Saved data entries:
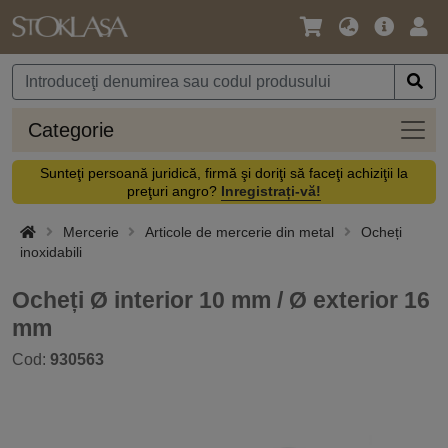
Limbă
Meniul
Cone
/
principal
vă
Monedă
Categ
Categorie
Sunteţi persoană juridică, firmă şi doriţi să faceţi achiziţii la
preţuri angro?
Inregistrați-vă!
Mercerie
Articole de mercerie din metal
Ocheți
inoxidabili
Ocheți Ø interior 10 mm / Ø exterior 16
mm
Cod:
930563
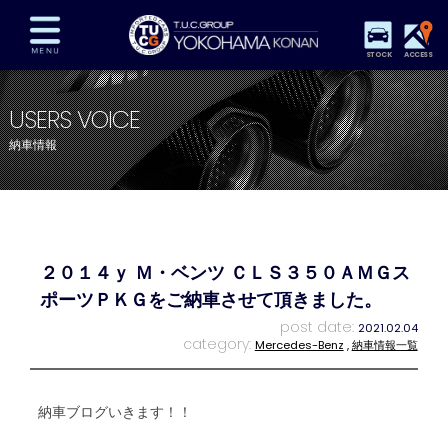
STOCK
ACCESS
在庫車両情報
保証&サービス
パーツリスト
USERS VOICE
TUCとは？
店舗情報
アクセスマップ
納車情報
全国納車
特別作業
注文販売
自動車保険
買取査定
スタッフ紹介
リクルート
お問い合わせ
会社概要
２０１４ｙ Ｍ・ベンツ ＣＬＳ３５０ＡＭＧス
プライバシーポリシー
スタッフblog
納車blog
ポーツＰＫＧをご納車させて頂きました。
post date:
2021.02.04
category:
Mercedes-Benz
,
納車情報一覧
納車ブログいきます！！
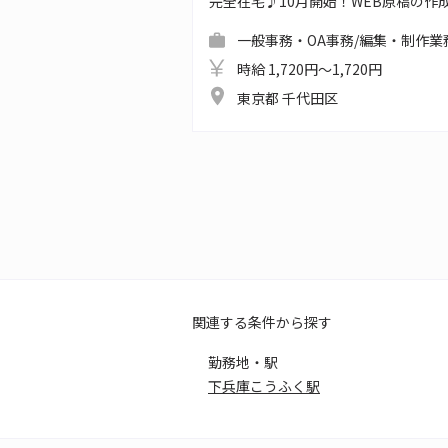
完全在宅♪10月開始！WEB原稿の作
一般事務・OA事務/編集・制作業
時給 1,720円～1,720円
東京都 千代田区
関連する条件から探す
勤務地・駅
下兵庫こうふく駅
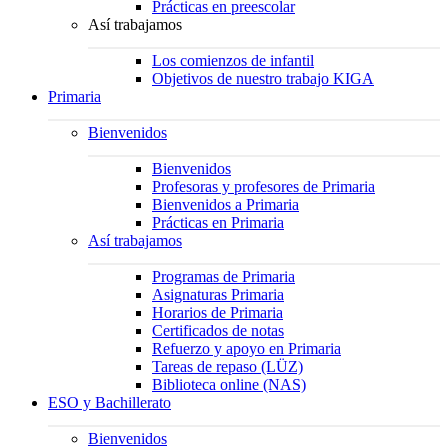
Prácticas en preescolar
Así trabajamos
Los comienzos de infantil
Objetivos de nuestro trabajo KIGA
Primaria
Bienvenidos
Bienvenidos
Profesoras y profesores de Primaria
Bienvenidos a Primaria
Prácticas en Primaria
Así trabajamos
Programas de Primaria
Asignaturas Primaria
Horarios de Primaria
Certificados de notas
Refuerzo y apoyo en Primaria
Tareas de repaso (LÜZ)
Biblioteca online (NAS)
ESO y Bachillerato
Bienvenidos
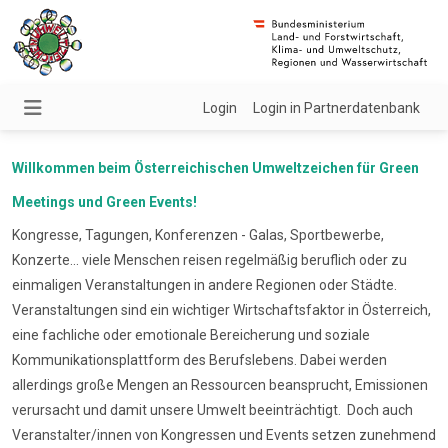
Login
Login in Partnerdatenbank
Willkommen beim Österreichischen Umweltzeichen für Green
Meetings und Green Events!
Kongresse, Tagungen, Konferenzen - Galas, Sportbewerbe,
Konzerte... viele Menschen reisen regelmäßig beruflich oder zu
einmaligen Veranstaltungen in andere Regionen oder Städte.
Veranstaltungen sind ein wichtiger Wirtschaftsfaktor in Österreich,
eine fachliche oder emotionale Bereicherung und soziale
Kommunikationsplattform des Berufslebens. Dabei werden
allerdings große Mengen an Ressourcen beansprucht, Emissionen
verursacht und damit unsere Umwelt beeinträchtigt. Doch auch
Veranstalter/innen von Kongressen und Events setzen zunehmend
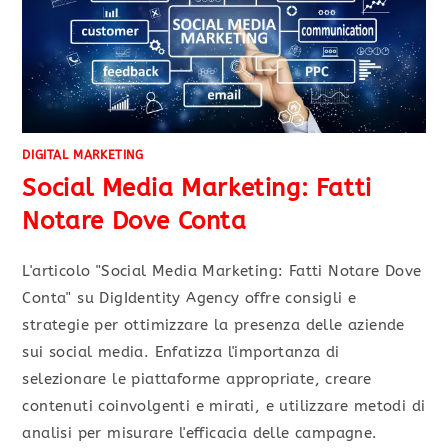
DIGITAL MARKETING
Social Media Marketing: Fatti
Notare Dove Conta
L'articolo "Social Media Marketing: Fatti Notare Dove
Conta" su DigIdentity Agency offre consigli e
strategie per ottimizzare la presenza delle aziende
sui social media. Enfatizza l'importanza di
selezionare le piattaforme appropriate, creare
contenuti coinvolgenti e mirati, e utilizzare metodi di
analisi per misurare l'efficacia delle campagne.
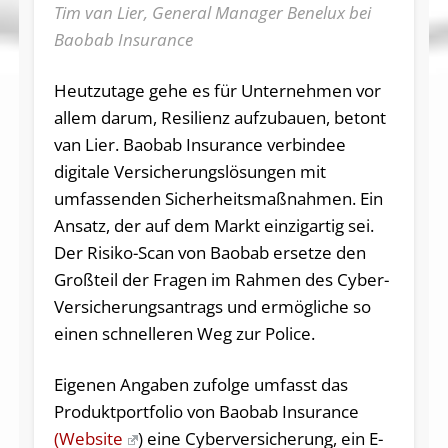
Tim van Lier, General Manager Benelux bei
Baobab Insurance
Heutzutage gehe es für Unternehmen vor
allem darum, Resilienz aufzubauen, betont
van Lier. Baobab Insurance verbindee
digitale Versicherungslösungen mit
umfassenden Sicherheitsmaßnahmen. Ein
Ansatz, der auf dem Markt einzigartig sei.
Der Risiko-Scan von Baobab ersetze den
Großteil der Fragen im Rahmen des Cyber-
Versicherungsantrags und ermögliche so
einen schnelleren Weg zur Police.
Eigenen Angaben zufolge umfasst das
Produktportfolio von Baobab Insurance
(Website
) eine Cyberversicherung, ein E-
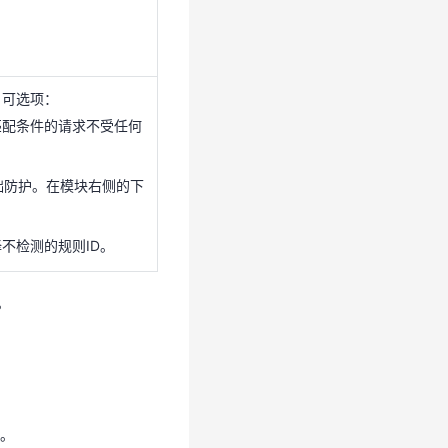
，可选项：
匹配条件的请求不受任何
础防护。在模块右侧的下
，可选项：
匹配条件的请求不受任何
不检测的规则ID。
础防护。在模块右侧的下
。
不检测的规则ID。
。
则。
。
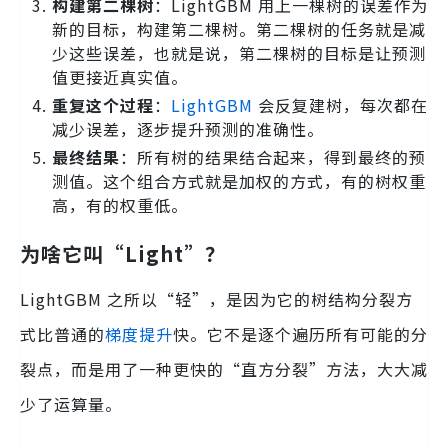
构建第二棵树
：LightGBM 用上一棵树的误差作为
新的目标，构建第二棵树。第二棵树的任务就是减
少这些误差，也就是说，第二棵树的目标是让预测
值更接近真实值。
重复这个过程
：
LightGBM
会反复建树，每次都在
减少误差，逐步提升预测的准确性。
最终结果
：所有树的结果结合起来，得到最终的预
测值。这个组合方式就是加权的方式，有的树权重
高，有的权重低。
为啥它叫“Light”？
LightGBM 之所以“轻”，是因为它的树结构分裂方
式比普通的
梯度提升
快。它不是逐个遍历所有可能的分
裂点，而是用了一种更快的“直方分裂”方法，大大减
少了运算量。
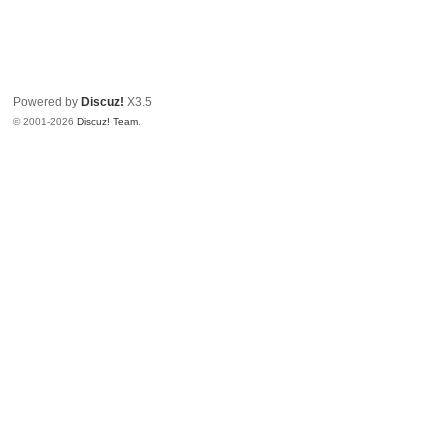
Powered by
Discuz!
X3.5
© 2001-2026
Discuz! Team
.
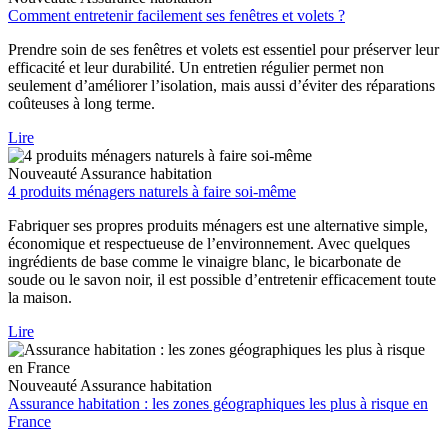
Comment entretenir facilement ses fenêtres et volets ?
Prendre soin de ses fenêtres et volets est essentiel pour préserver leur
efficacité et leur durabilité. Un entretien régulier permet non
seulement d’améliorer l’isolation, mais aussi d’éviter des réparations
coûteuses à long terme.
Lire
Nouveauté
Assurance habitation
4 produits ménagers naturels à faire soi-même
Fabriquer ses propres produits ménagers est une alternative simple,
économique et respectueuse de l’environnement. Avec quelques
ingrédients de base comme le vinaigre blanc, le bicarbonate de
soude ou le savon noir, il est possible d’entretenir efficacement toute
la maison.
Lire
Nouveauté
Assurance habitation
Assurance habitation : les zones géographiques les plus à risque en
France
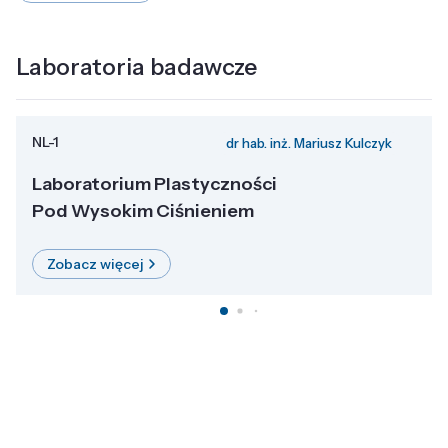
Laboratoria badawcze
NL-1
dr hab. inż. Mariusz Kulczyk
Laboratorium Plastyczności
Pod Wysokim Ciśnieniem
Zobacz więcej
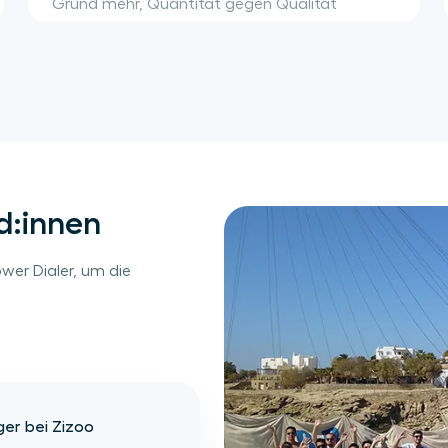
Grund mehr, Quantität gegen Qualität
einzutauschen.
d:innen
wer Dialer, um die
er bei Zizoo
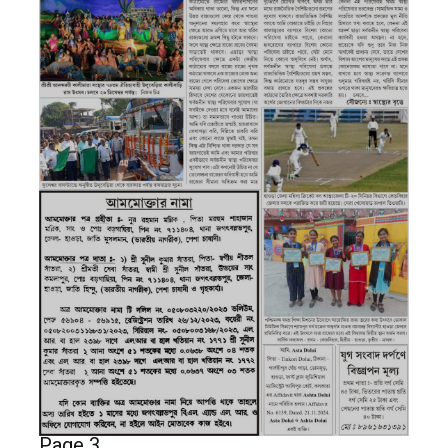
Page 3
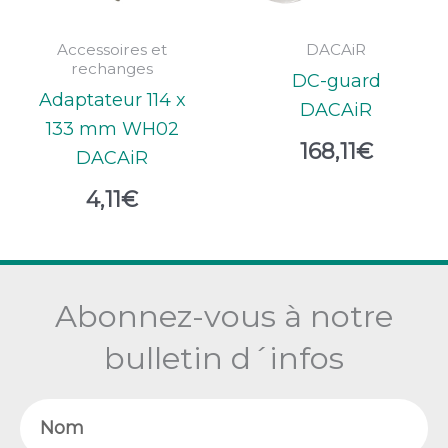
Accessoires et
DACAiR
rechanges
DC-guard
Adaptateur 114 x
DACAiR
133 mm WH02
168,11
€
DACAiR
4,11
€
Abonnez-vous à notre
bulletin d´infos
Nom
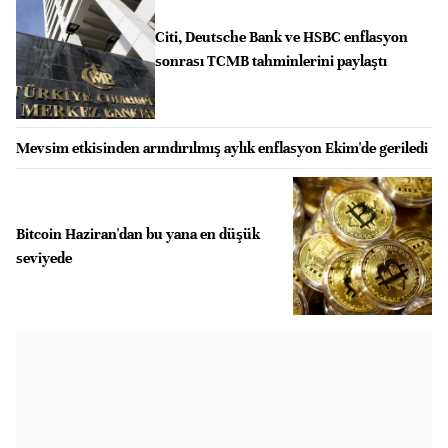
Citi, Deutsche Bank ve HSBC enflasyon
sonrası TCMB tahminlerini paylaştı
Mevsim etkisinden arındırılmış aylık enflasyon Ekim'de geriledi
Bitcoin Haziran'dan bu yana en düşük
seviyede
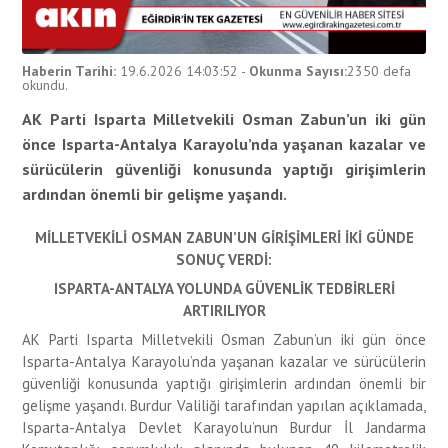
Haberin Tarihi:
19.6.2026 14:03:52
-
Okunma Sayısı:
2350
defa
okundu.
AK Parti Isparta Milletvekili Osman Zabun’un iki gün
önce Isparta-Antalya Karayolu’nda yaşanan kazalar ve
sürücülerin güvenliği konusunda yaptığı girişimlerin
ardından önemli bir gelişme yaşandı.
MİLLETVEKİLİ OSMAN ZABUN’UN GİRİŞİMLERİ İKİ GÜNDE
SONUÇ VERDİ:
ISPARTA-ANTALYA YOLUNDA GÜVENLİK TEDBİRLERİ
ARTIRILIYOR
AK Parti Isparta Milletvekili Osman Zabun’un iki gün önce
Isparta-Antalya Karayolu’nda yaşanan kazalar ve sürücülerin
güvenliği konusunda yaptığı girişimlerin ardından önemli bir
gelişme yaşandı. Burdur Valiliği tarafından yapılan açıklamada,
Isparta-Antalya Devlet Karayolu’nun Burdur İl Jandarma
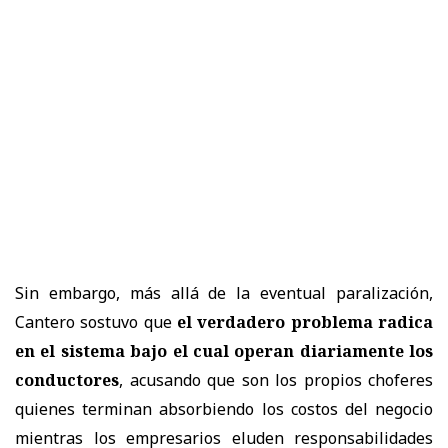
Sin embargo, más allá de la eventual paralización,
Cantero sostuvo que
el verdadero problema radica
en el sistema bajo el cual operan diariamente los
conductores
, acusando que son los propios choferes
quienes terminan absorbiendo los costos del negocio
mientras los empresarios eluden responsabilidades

What you have to do
From the first line through the line containing "納車ブログいきます！！", change "Monedă" to "Valută" and give those lines again with nothing else altered. Leave the pictures out.

Exercise answer
Limbă
Meniul
Cone
/
principal
vă
Valută
Categ
Categorie
Sunteţi persoană juridică, firmă şi doriţi să faceţi achiziţii la
preţuri angro?
Inregistrați-vă!
Mercerie
Articole de mercerie din metal
Ocheți
inoxidabili
Ocheți Ø interior 10 mm / Ø exterior 16
mm
Cod:
930563
STOCK
ACCESS
在庫車両情報
保証&サービス
パーツリスト
USERS VOICE
TUCとは？
店舗情報
アクセスマップ
納車情報
全国納車
特別作業
注文販売
自動車保険
買取査定
スタッフ紹介
リクルート
お問い合わせ
会社概要
２０１４ｙ Ｍ・ベンツ ＣＬＳ３５０ＡＭＧス
プライバシーポリシー
スタッフblog
納車blog
ポーツＰＫＧをご納車させて頂きました。
post date:
2021.02.04
category:
Mercedes-Benz
,
納車情報一覧
納車ブログいきます！！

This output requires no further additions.